I was not a big fan of director Adam McKay's THE BIG SHORT.  I felt that he was too pleased with his own style, which included cameos by notables to explain wildly complicated things like collateralized debt obligations, as related to the big crash of 2008.  Cute.  Film school eagerness cute.  Also, too much use of ironic music.  I'm tired of all that.

So I was not surprised to hear that 2018's VICE, a biography of former Vice President Dick Cheney, employed more bags of tricks and eccentric editing.  It was enough to delay my viewing, but eventually curiosity won out.  Mainly to see Christian Bale disappear into this role.  To my surprise, while McKay stays true to his comedy roots several times during his movie, I didn't find it as obnoxious as the earlier film.

Interesting, given there is a gag when the film's end credits begin rolling a bit early.  Later, Alfred Molina shows up as a waiter, discussing things on the menu as sleazy interpretations of the law as related to invading Iraq instead of chateau briand.  Or when Cheney and his wife Lynne (Amy Adams, also somewhat unrecognizable), have a bedtime conversation in ersatz Shakesperian language, ala "Mcbeth"..  Somehow these moments, while thoroughly juvenile, kinda worked for the overall movie.

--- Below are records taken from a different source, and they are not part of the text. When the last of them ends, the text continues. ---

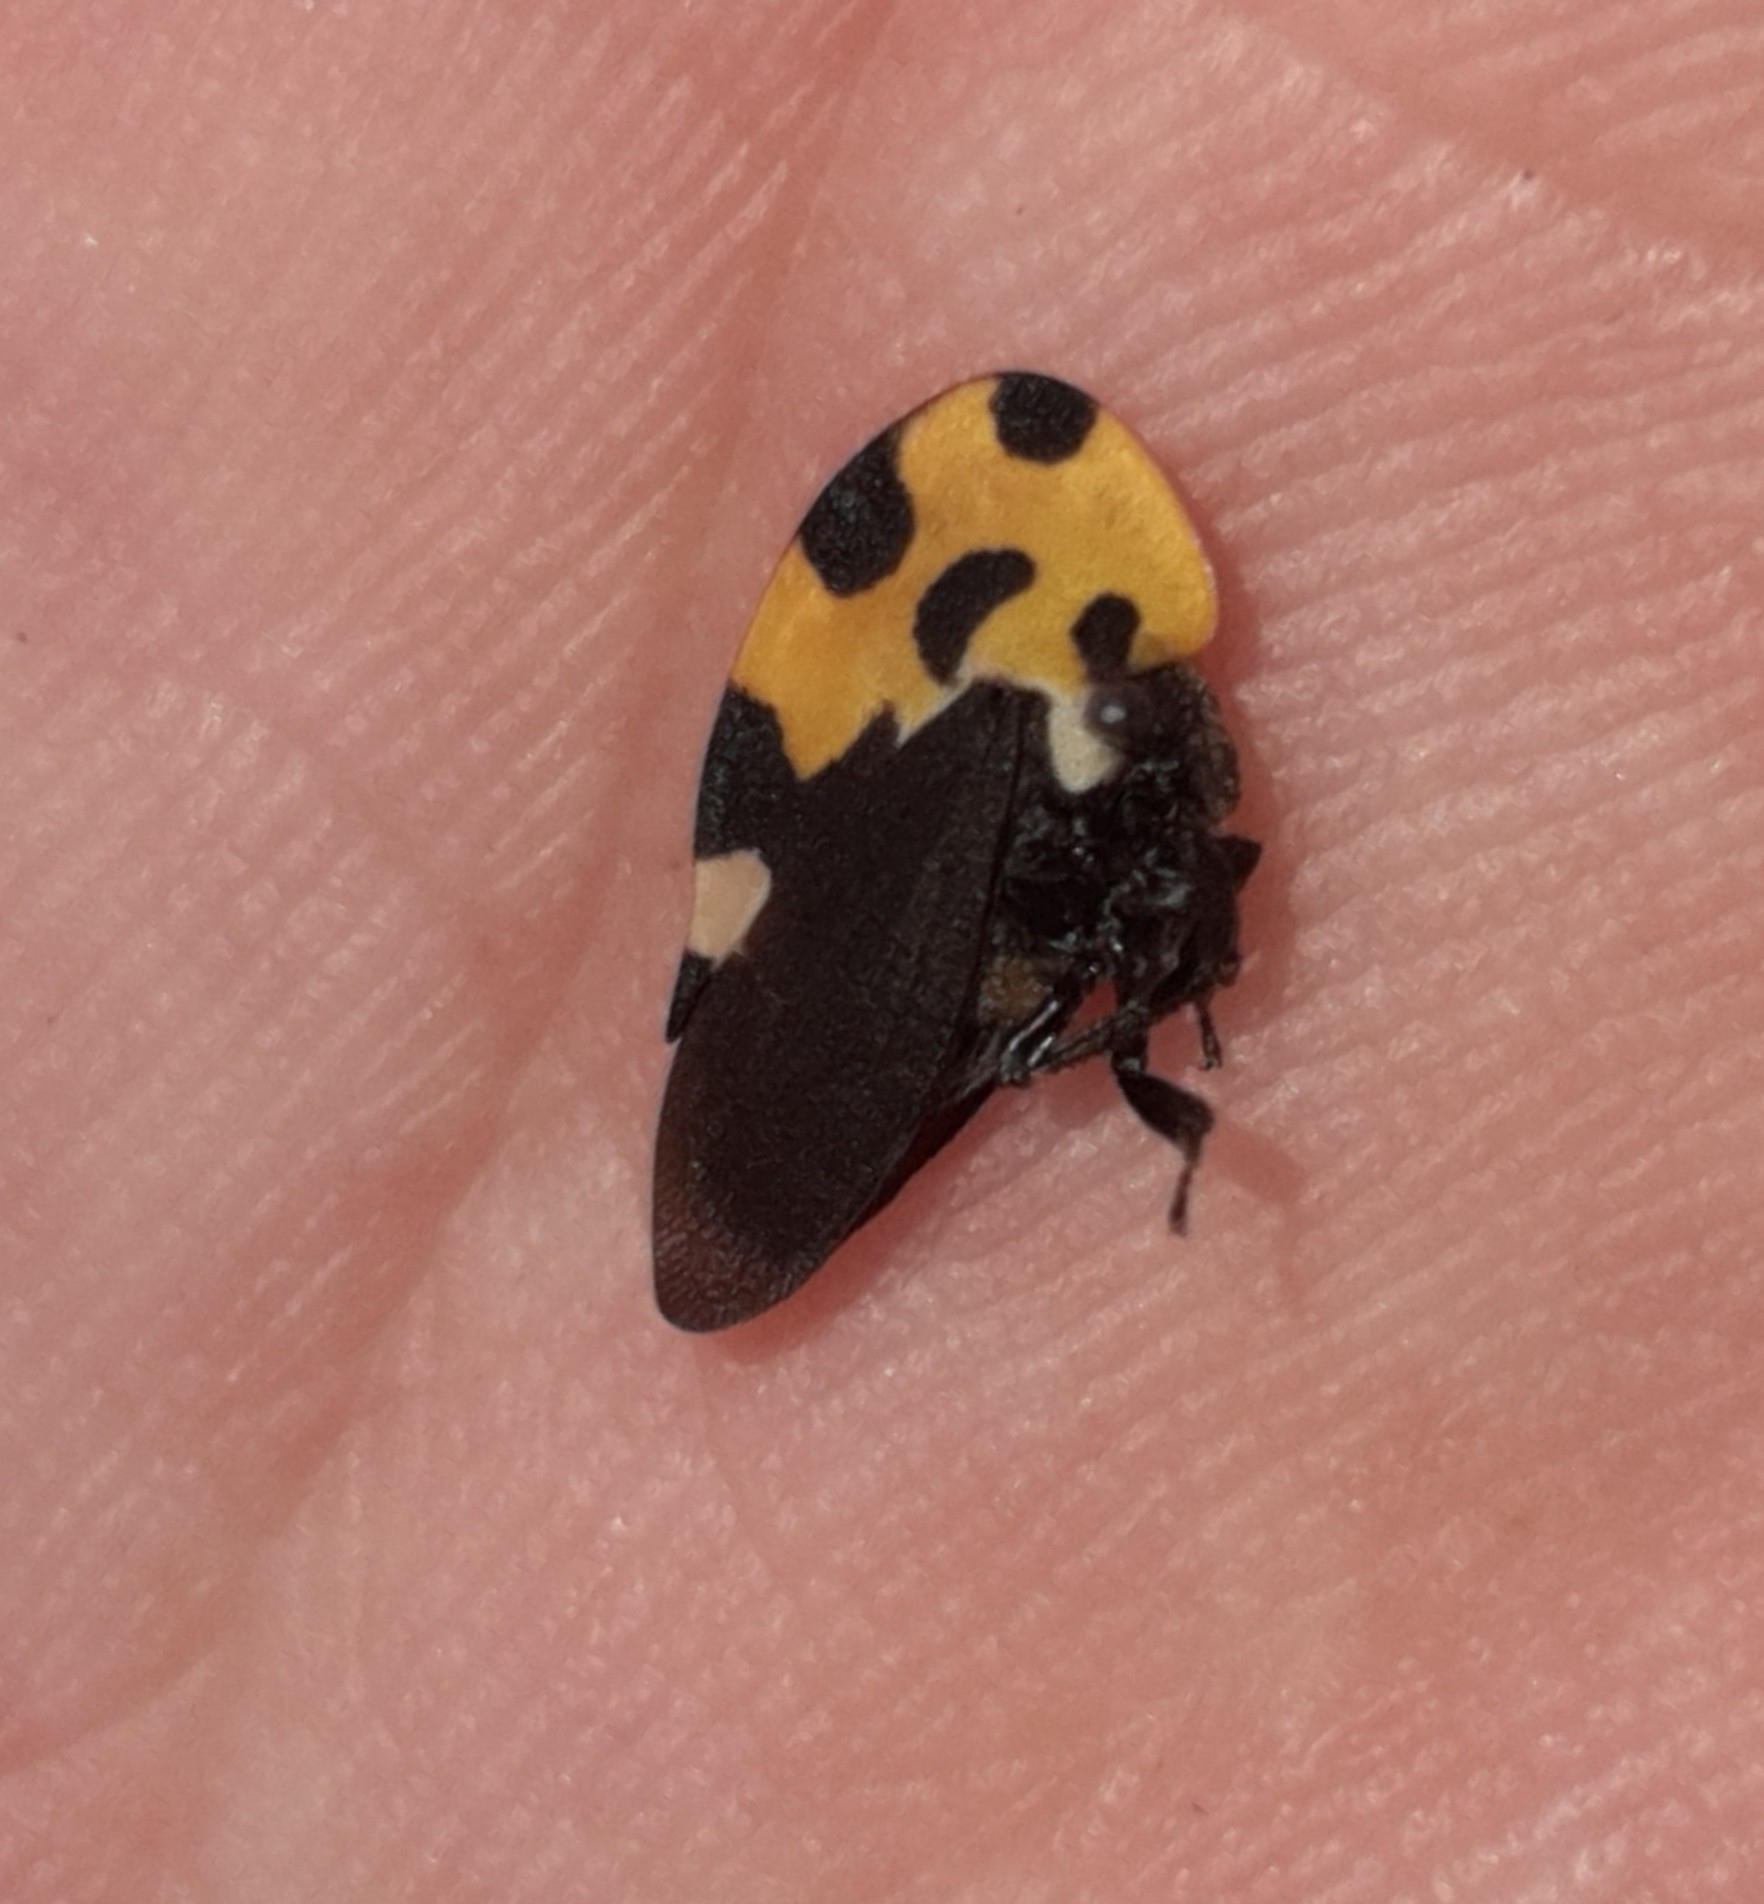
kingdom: Animalia
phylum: Arthropoda
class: Insecta
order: Hemiptera
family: Membracidae
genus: Membracis
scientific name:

During VICE, I was reminded of Oliver Stone's NATURAL BORN KILLERS at times, as assaultive images of torture (or however Cheney's team euphamised it) and a host of other clips race by.  Unlike that of NBK, McKay thankfully doesn't make his entire movie play this way, but it still serves only to reveal that the director still has a long way to go if he wants to make Serious Films, or to at least be taken seriously as a serious film director.  He all but appears onscreen and cries "WAR CRIMINAL!"   His overwhelming bias against the tenacious politician is about as subtle as a tin foil hat.  This does nothing for the movie, rather than preach to the faithful (note also that sequence halfway through the actual end credits).  At least Stone played fair with his George W. Bush bio.

Bale does good work.  He absorbed every video of Cheney he could and is eerily like him. Conveying opportunism and malevolence (evil?), yet with a soft spot for his family, particularly his lesbian daughter.  Steve Carrell is very Donald Rumsfeld-like, and Sam Rockwell is convincing as W.  Adams doesn't fare as well but seems dedicated enough.  The main problem is McKay, and neither his script or his direction are really worthy of this subject, which seems a bit early for film fodder, honestly.